Another chapter with a fresh perspective was that on vernacular architecture; everything not designed by professional architects.  There is an especially interesting section on American residential vernacular that discusses Cape Cods & ranch homes, bungalows, and mobile homes.  I live now in an modest but unique apartment that is a really special space.  Paying rent is a pure loss however, and we do sometimes miss a garden to grow in, a yard to stretch our legs, and patio to rest on.  I hadn't considered some of the virtues of a small, modest, and flexible home; one that could find a spot in a real community, and be capable of growing and adapting with us.  Brand in this chapter was very enthusiastic describing the vitality of these housing forms.  It made me curious to wonder how much space is in one of the (quite nice) mobile home plots near Mountain View, given how much rents there are and the population of hackers and developers there who would appreciate inexpensive housing and flexibility.  Another option to consider!  One a bit off the path for my urban mind.

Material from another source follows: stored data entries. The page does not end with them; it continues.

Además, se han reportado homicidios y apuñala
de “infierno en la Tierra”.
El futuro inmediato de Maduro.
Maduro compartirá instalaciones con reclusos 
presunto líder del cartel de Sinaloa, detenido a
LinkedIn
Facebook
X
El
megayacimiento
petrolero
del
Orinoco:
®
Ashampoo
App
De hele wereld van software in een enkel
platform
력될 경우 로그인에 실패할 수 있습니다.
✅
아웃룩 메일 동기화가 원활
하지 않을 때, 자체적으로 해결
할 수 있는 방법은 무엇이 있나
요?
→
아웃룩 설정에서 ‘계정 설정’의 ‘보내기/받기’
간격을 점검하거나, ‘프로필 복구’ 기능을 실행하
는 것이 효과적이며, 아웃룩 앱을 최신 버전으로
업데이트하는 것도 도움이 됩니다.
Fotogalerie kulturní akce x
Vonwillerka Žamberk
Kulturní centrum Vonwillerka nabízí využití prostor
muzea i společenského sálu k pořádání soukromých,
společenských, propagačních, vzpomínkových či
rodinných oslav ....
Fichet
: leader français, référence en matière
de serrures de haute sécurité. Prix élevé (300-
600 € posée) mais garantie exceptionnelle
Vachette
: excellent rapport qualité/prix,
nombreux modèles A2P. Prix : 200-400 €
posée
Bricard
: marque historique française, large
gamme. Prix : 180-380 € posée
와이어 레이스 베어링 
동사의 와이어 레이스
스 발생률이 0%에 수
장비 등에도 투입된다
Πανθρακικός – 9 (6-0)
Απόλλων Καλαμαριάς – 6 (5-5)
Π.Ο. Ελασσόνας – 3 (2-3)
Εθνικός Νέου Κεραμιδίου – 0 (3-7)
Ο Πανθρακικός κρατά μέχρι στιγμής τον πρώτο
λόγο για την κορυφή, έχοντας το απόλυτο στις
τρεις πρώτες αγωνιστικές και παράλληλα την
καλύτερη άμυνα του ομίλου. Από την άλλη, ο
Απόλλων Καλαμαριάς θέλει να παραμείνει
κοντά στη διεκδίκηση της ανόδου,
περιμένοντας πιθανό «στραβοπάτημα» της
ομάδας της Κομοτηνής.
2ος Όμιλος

An author Brand quotes frequently is Chris Alexander, another thinker and builder who has considered how buildings can adjust to house flourishing human lives and how those flourishing lives can come together in a way that graces their surroundings.  I want to read his A Pattern Language: Towns, Buildings, Construction.  It introduces the idea of design patterns; general patterns of solutions to archetypes of problems, and the format for presenting them.  An exposition of similar patterns in the smaller realm of software design is Design Patterns: Elements of Reusable Object-Oriented Software.

How Buildings Learn struck a strong contrast to what I'd learned about Modern & Postmodern architecture.  I took a single course on modern architectural history, and one aspect I always found a bit odd about the way it was taught is that it focused on a few select buildings which set and typify style, forming a microscopic fraction of the world's construction, and not the rules and patterns according to which most building are actually built.  Based on Brand's references to many of the same figures, movements and exemplars, (proto-modrrn works like the Eiffel tower, the International style and its later adherents like Im Pei, and its manifestation in commercial and institutional buildings, and then Robert Venturi and later Postmodern adventures) this was not a deficiency of this particular course, but a fair sampling of the evolution of thought in high architecture.

Viewed less as an artform, the profession of architecture is structured in several ways that hurt clients.  The architect has little incentive in many contracts to make sure the building serves and adapts into its first years of occupancy.  Architects' contracts are also not always structured to encourage minimizing and meeting costs and producing buildings that will be simple and joyful to maintain.  Facilities management & construction management that Brand mentions which have sprung up to fill this gap.

One small kinship I had with the author is that he lived and wrote from Sausalito, so the book is rife with Bay Area references.  He mentions houseboats in Sausalito, converted garages in San Francisco, homesteads in Campbell & Point Reyes factories, converted to office space in Emoryville, and surplus military sheds in Mountain View.  The geographic immediacy enriched the book for me.